Hi, sorry for a little break.

Not quite understand nameid, why would not the same as using a nick OpenID? And in any case, why are not totally independent of OpenID to make a kind of alternative?

Moreover, why is it free? Not be better for the economy namecoin charge something? or this is only temporary?

Sorry if the questions are very basic, but I read over and over and do not quite understand.

Thanks: D

[biolizard89]

Hi, sorry for a little break.

Not quite understand nameid, why would not the same as using a nick OpenID? And in any case, why are not totally independent of OpenID to make a kind of alternative?

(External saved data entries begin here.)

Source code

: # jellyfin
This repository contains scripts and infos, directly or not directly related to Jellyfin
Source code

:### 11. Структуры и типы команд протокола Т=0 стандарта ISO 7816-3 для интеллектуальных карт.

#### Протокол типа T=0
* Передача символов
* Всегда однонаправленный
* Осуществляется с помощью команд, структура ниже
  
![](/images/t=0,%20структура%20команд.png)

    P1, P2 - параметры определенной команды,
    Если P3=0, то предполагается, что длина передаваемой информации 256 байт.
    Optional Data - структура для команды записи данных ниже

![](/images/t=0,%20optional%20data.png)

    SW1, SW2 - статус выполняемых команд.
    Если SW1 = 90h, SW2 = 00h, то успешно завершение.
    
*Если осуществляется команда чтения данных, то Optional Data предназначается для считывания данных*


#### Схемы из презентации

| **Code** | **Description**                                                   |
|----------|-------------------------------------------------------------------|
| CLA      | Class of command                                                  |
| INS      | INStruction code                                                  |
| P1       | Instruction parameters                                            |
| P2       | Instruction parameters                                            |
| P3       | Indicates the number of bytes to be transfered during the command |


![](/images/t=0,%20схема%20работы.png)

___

Moreover, why is it free? Not be better for the economy namecoin charge something? or this is only temporary?

Sorry if the questions are very basic, but I read over and over and do not quite understand.

Thanks: D

NameID can be used independently of OpenID; there's a library on domob's GitHub for doing that. Obviously the website operator would have to choose to support this.

It's free so that people can audit it. Basic security practice requires open-source software... why would I trust someone with my login credentials when I can't audit their code?

[domob]

I've updated the server as well as the Firefox extension to support "signer". A more detailed reply has been posted in this thread at forum.namecoin.org. (Not sure which forum to prefer at the moment, though.)